- [EXERCISE DESCRIPTION] The answer must be an exact printing of every record below, with the pictures omitted.

* * *

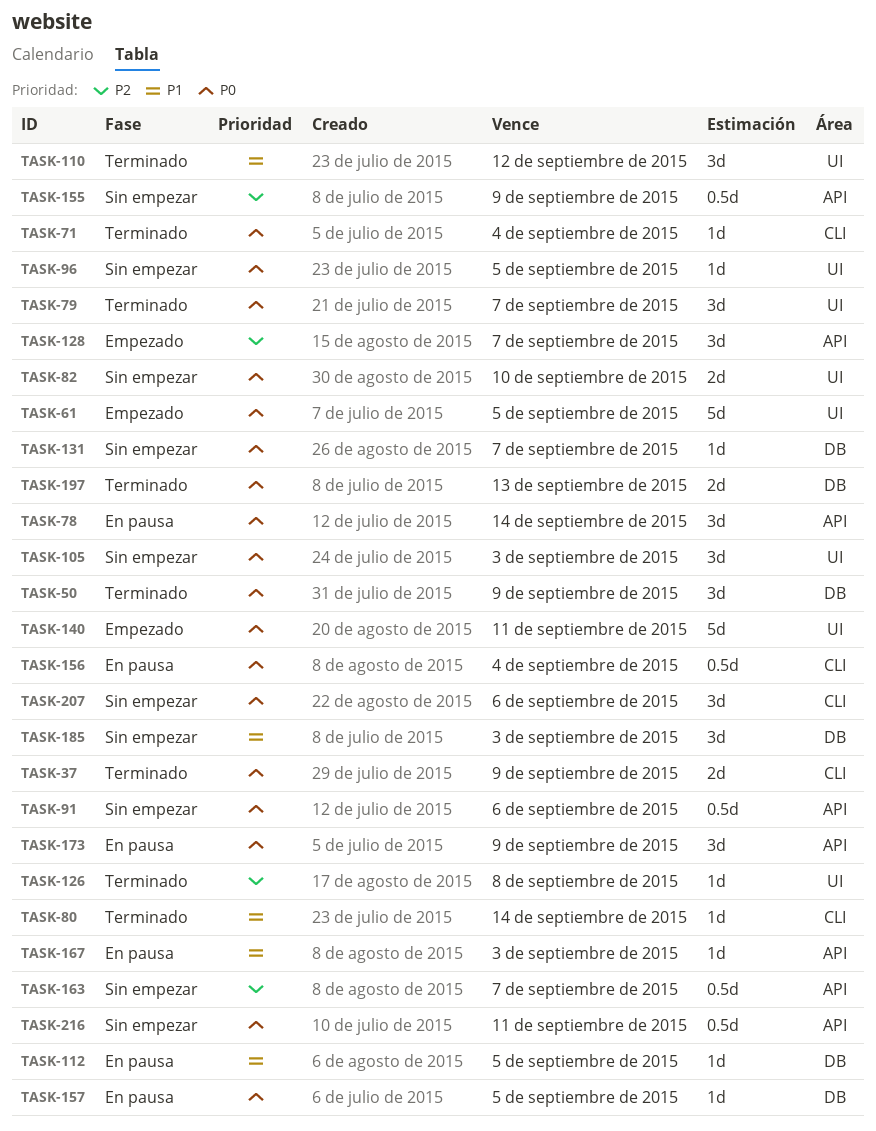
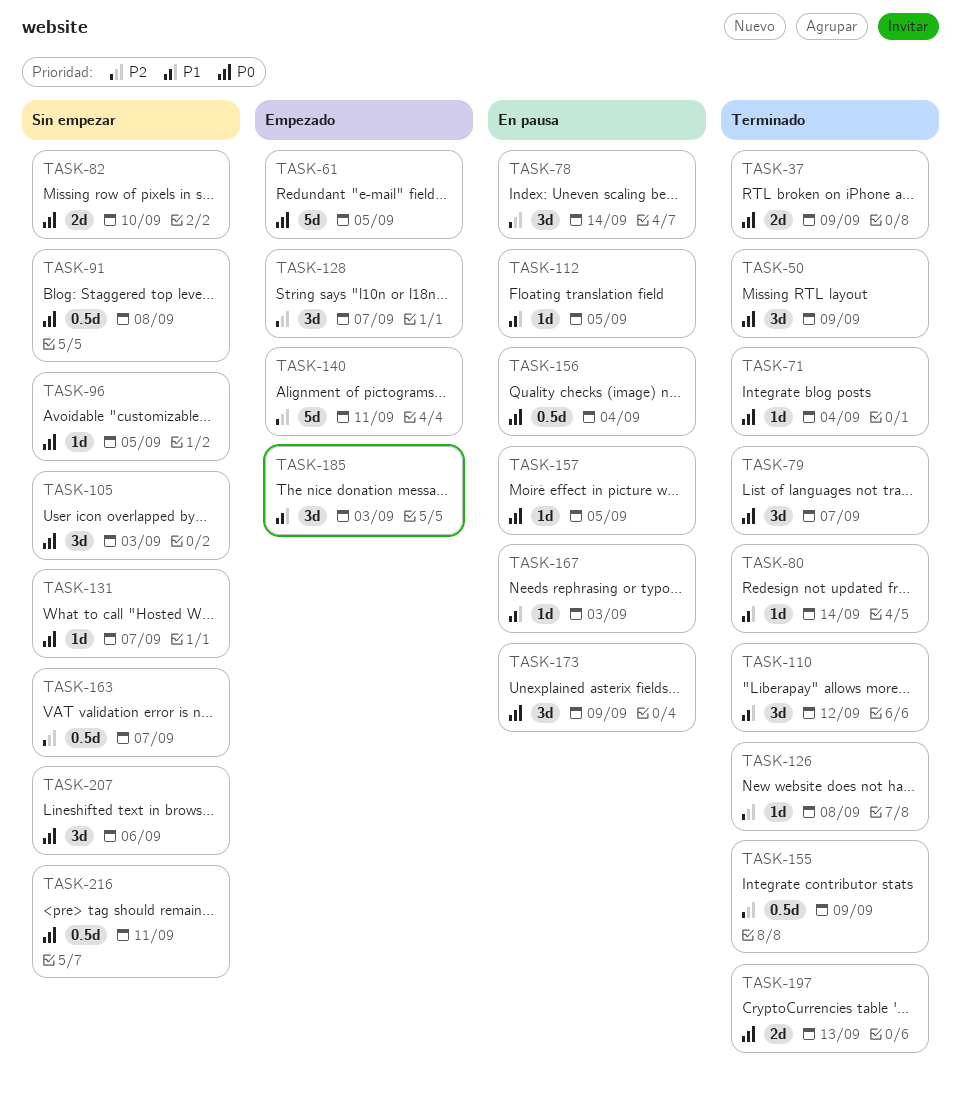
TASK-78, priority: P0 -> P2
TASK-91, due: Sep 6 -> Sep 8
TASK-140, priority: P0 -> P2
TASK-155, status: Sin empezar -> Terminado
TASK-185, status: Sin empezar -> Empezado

* * *

- [SOLVED PROBLEM]
TASK-78, priority: P0 -> P2
TASK-91, due: Sep 6 -> Sep 8
TASK-140, priority: P0 -> P2
TASK-155, status: Sin empezar -> Terminado
TASK-185, status: Sin empezar -> Empezado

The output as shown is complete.